Se réjouir dans la petitesse

Maryse, Alliée de la Communauté, nous donne à goûter l’Avent dans sa vie d’enseignante en école maternelle. Maryse anime le parcours Foi et Vie professionnelle et les Chantiers-Retraite.

Très petite je me suis sentie au terme de cette semaine de travail.
Horaires à rallonge, réunions à foison, classe surchargée avec les élèves de collègues malades non remplacées, surcharge « cognitive comme on dit » .
Pour faire simple, j’étais Hors Service vendredi soir.
En ce samedi, je réalise combien Dieu a été présent dans toute cette semaine.
Je lui en rends grâces.
Je le bénis de me permettre de Le re-connaître.

Cette dernière journée de vendredi a été un peu « folle ».
Je peux écrire, avec le recul, « journée folle de la Présence du Père ».
En milieu d’après-midi, au retour de la séance de sport, j’ai regardé de loin l’état de
ma classe : 28 enfants de 5 ans, 3 adultes en soutien pour 5 enfants à besoins spécifiques, 2 étudiantes en formation, 1 aide maternelle… et moi.
Tout ce petit monde, dans un petit espace classe.
Très petite, je me suis sentie !

Ce qui est monté en moi ?
Le besoin de rassembler, le besoin de créer une parenthèse, le besoin d’aider à respirer. Plutôt que de nous jeter dans un « Faire » – les activités d’apprentissage ne manquent pas dans une classe de maternelle en décembre – nous emmener dans un « Être  ensemble ».

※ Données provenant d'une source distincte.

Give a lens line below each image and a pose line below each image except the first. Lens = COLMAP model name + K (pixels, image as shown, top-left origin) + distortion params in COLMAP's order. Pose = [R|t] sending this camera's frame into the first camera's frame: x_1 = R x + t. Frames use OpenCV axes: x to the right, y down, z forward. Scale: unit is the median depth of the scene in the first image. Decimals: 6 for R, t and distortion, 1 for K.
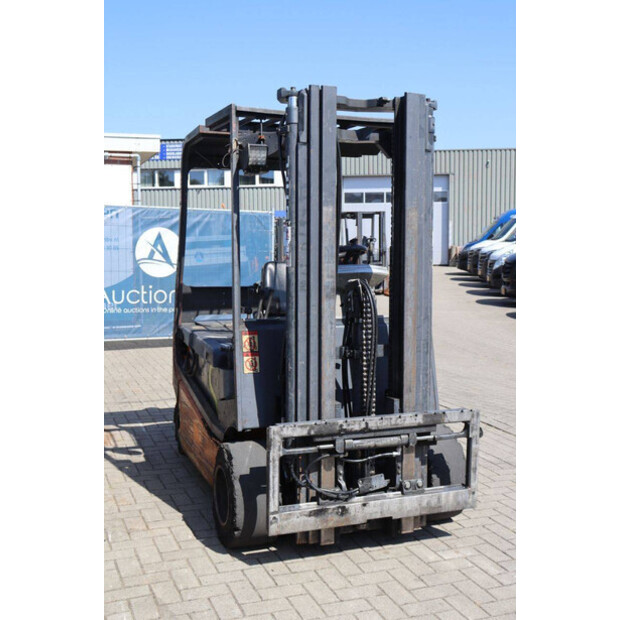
lens RADIAL K [[746.8, 0, 306.8], [0, 746.8, 310.0], [0, 0, 1]] dist [0.001638, 0.000000]
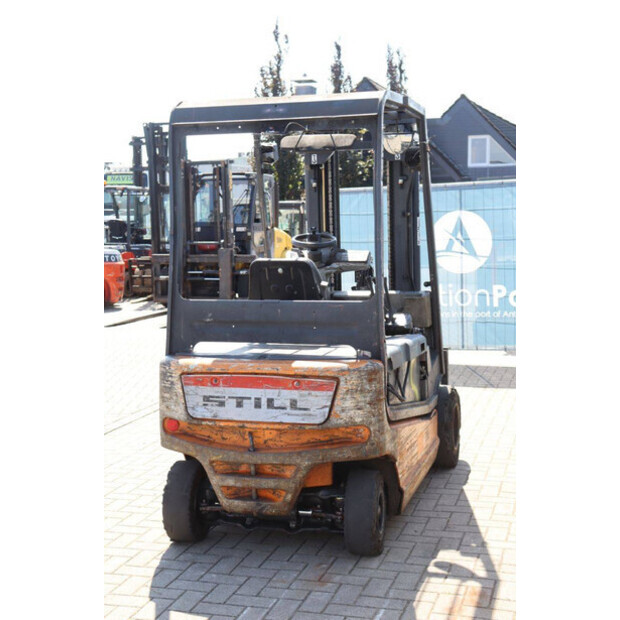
lens RADIAL K [[929.2, 0, 313.1], [0, 929.2, 308.3], [0, 0, 1]] dist [0.089729, 0.000000]
pose [[-0.797114, -0.039448, 0.602539, -0.907891], [0.063560, 0.986839, 0.148694, -0.216387], [-0.600475, 0.156823, -0.784115, 2.460922]]
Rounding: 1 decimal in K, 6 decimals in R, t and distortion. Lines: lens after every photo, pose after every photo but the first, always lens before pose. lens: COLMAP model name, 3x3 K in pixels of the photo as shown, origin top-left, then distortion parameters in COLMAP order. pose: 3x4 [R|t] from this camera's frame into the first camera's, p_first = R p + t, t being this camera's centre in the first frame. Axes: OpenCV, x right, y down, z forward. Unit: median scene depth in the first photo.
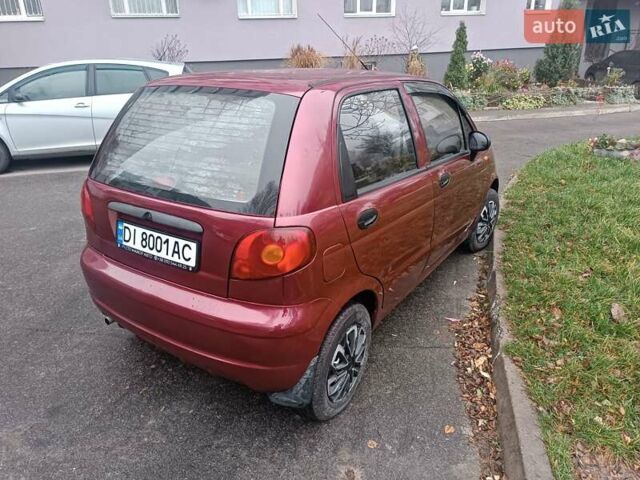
lens RADIAL K [[454.3, 0, 320.0], [0, 454.3, 240.0], [0, 0, 1]] dist [0.026823, -0.004072]
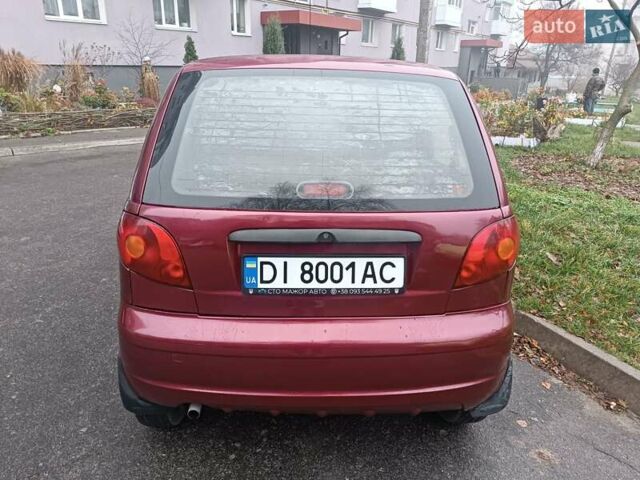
lens RADIAL K [[454.3, 0, 320.0], [0, 454.3, 240.0], [0, 0, 1]] dist [0.026823, -0.004072]
pose [[0.816421, -0.173863, 0.550663, -0.775357], [0.191646, 0.981129, 0.025638, -0.067465], [-0.544729, 0.084601, 0.834334, 0.376537]]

Tous assis autour de l’ellipse dessinée au sol, nous voilà à écouter le silence, à regarder les lumières clignotantes du sapin décoré du matin, à regarder le copain, la copine, à admirer la flamme des petites bougies-lumignons.
Une question est venue : « Qu’est ce qui fait qu’on est bien… là ? ».
Petit instant philosophique, me direz vous, cela devient à la mode en école maternelle.
Je dirais plutôt : Moment de grâce donnée et reçue parce que la porte de l’enfance était ouverte.

On respire , on se regarde, on ne fait rien… D’un coup, l’espace s’ouvre, la classe devient plus grande.
« Regarde les étoiles découpées sur les fenêtres dans le jour qui baisse… »

Je me suis sentie tellement petite, face à ce mélange de fatigue et d’excitation commune, que j’ai pu lâcher et faire place…
Faire place et faire confiance aux plus petits, à leurs mots, leurs expressions, leur regard, leur spontanéité.
Participer à laisser émerger cet esprit d’enfance dont nous avons tant besoin, c’est une des grandes joies de mon métier.
Cela me ramène à cet écrit de Maria Montessori :

« L’enfant est, pour l’humanité, à la fois un espoir et une promesse. En prenant soin de cet embryon comme de notre trésor le plus précieux, nous travaillerons à faire grandir l’humanité. »

Maria Montessori – L’Éducation et la paix, p. 76

Réjouissons-nous dans nos petitesses.
Réjouissons-nous de ce Tout Petit qui vient à nous.